The recovery will probably take hold in the next year or so - except for the folks who have been out of work for more than six months. Unless some bright idea comes out of Congress (I know, I know), these folks are likely to become a permanent underclass, something that's been plaguing portions of Europe for years but which up to now has been almost unheard of in the U.S. And of course the longer they are out of work, the harder it is to get hired. NYT reports that people who are jobless for fewer than five weeks are more than three times as likely to find a job in the coming month than people who have been out of work for over a year.
"I am so worried somebody will look at me and say, 'Oh, he's probably lost his edge,' " said Tim Smyth, 51, a New York television producer who has been unable to find work since 2008, despite having two decades of experience at places like Nickelodeon and the Food Network. "I mean, I know it's not true, but I'm afraid I might say the same thing if I were interviewing someone I didn't know very well who's been out of work this long."
Personnel managers say they're more willing than usual to give an out-of-work applicant the benefit of the doubt, but as the Times notes, old habits die hard, especially because this block of long-term jobless is actually smaller than those who were unemployed in previous recessions.

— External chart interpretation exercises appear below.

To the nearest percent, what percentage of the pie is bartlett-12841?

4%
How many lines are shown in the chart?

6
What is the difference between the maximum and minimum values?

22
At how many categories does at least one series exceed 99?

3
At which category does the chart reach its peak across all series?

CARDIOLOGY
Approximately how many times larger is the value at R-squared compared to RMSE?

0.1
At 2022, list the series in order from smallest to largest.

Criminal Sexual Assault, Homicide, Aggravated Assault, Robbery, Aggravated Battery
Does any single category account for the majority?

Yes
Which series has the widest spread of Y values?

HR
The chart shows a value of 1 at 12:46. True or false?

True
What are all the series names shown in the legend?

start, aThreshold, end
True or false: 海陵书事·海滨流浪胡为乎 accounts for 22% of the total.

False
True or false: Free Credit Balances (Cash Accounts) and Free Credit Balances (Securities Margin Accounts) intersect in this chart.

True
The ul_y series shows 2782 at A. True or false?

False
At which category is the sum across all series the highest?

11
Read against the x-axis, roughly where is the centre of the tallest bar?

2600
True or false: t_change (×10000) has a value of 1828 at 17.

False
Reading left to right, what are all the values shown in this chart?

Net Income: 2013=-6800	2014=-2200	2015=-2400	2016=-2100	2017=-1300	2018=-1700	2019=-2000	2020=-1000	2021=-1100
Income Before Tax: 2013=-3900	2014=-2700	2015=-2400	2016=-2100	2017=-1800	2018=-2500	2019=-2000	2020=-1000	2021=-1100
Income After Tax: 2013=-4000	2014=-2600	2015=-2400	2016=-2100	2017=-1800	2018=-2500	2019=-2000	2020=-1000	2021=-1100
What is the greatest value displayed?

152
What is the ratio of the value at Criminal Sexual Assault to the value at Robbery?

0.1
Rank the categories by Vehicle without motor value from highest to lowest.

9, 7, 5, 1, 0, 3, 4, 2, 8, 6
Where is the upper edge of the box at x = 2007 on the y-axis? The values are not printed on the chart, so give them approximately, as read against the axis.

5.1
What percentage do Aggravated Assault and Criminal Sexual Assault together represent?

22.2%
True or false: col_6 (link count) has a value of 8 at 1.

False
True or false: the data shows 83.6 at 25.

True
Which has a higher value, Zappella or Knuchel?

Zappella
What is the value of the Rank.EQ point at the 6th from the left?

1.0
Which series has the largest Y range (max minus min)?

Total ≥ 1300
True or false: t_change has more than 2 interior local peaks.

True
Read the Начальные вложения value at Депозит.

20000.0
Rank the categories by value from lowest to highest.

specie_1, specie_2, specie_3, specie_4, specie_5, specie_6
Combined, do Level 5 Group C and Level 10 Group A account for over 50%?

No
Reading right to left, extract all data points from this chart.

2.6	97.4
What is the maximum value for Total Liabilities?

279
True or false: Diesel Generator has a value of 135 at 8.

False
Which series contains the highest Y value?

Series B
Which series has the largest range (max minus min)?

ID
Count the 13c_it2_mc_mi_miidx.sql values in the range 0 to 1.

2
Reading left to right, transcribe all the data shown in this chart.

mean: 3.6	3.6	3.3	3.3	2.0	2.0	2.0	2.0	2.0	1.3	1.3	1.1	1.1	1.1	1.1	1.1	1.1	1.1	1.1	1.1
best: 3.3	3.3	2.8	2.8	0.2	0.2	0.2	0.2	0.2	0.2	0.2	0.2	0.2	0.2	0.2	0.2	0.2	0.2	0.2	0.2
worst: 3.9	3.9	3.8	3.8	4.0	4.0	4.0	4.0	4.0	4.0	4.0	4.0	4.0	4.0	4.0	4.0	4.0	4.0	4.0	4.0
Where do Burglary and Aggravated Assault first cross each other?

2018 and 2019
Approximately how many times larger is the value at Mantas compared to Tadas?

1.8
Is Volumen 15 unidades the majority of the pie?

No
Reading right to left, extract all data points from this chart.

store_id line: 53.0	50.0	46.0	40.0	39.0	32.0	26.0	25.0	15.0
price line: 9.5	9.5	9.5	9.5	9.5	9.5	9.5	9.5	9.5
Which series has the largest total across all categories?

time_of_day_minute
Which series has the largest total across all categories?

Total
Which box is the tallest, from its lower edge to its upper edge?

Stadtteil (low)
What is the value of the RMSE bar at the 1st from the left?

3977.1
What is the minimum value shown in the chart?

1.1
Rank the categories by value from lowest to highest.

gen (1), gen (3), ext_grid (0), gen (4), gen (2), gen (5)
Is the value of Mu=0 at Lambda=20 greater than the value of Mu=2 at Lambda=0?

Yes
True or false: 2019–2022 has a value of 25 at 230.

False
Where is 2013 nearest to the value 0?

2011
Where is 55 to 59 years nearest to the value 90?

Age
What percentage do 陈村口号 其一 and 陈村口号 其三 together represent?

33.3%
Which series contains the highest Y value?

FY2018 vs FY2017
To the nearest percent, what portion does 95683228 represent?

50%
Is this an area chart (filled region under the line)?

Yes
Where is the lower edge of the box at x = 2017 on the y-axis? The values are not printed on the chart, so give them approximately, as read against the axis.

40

Though economists generally agree that getting the long-term unemployed back to work as quickly as possible is necessary to keep people from becoming totally unemployable, the mechanism to do so is unclear. Most forms of stimulus try to create business conditions that foster the nation's output growth, which encourages companies to hire. Output has been growing only slowly, however, and has not stoked much job creation. There have also been other indirect incentives, like a small tax break for hiring unemployed workers, but as yet their effectiveness is unknown. Direct employment programs -- like the public works projects of the New Deal era and World War II -- might be the fastest way to put people back to work, economists say. But those raise concerns of crowding out businesses and displacing other workers. Besides, such proposals, which smack of socialism to some, seem politically unfeasible at the moment.